In 2011, he won the Carmignac Gestion Photojournalism Award, which funded his work in Zimbabwe. This year, he won a FotoEvidence award, which meant he could get his mental health work published in a book, titled Condemned. Closing a virtuous circle—and opening another—Condemned won the 2013 W. Eugene Smith Memorial Fund grant in humanistic photography.
But all this effort was supposed to change other peoples’ lives, not his own. In the end, has he made any difference? Hammond fields a tough question with grace: “I’m a campaigning photographer, but the hardest part is knowing that the people in my photographs are still there,” he says. “I remember a nine-year-old boy with mental health issues in a detention camp in Somalia, and it occurred to me at the time that maybe it would have been a better thing to do, to simply pick him up and run out of the building with him.”
But he has an abiding faith in enlightenment.
“My job is to remove the alibi of ignorance,” he says. “I still have this belief that people are not going to do anything about something they don’t know about. So by creating awareness, hopefully you can make people care, and then act. What I do as a photojournalist is try to make a connection between people who will never meet. If I do that job well, hopefully people will feel like they should be doing something. In effect, they become campaigners themselves.”
And he knows that can happen. In 2010, he met and photographed Maombi Elizabeth, a Congolese woman who had endured more than most people could bear. As she’d lain in a tent with her four-year-old daughter and her husband, three soldiers tore it open. Her husband fled, and she never saw him again. The men seized Maombi and placed a gun to her daughter’s head. They took turns raping Maombi until she lost consciousness. On their way out, the soldiers set the place alight. Neighbours saved Maombi, but could do nothing for her daughter. Her body is now an angry mangle of burn tissue.
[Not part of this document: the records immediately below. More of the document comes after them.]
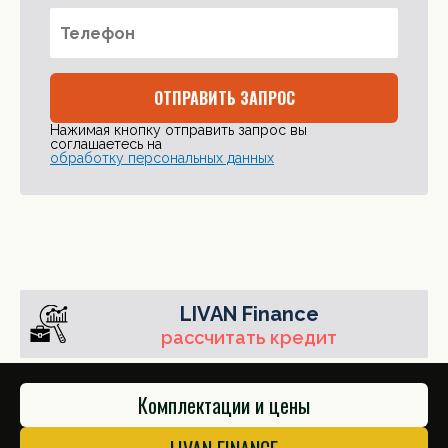
ОТПРАВИТЬ ЗАПРОС
Нажимая кнопку отправить запрос вы
соглашаетесь на
обработку персональных данных
LIVAN Finance
рассчитать кредит
Комплектации и цены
“We published that story in Marie Claire,” recalls Hammond, “and a young woman who’d read it sent me a significant amount of money, which allowed me to go back to the Congo. Maombi was homeless. She had no education, and couldn’t even do manual labour because of the extent of her injuries. So we were able to set her up in a small business and really change her life and those of her surviving children.”




Unfortunately, human suffering is greater than any donation. “The sad thing,” says Hammond, “is that when I met her the second time, she was carrying another baby. I knew her husband had left her, so I assumed she’d remarried, but she told me that somebody had raped her again.”
Change may not come tomorrow, nor next year, but the prospect alone keeps him going. His work in Zimbabwe—where people still cling to hope of deliverance even though Robert Mugabe has choked the nation in a vice-like grip of ruin and thuggery for more than three decades—is testament to his determination. In 2011, he was arrested (for the second time) as he tried to photograph Zimbabwean refugees crossing the Limpopo River into South Africa. He was held for four weeks in a 5-by-10-metre cell with 37 other inmates, sleeping on a concrete floor, under blankets infested with lice. Two hundred and fifty men shared a single toilet and were fed weevil-infested slop. Eventually, Hammond was deported.
But when dictators shut you down, you know you’re making a difference. “The world is made up of individuals,” says Hammond, “and maybe the way to change the world is to change one individual at a time.”
His working life has so far been a riot of insights, but one keeps on echoing.
“I feel like we can be a very uncaring race of people. I passionately feel that we shouldn’t care less about people simply because they have a different skin colour, or they speak a different language, or they live far away from us, or worship a different God. But what I see, unfortunately, time and again, is that we do care less about people who are not like us.”
By closing that physical and emotional distance, by putting that imprisoned, wretched child “on your coffee table,” says Hammond, he hopes we’ll wake into action. “That’s my job, as I see it.”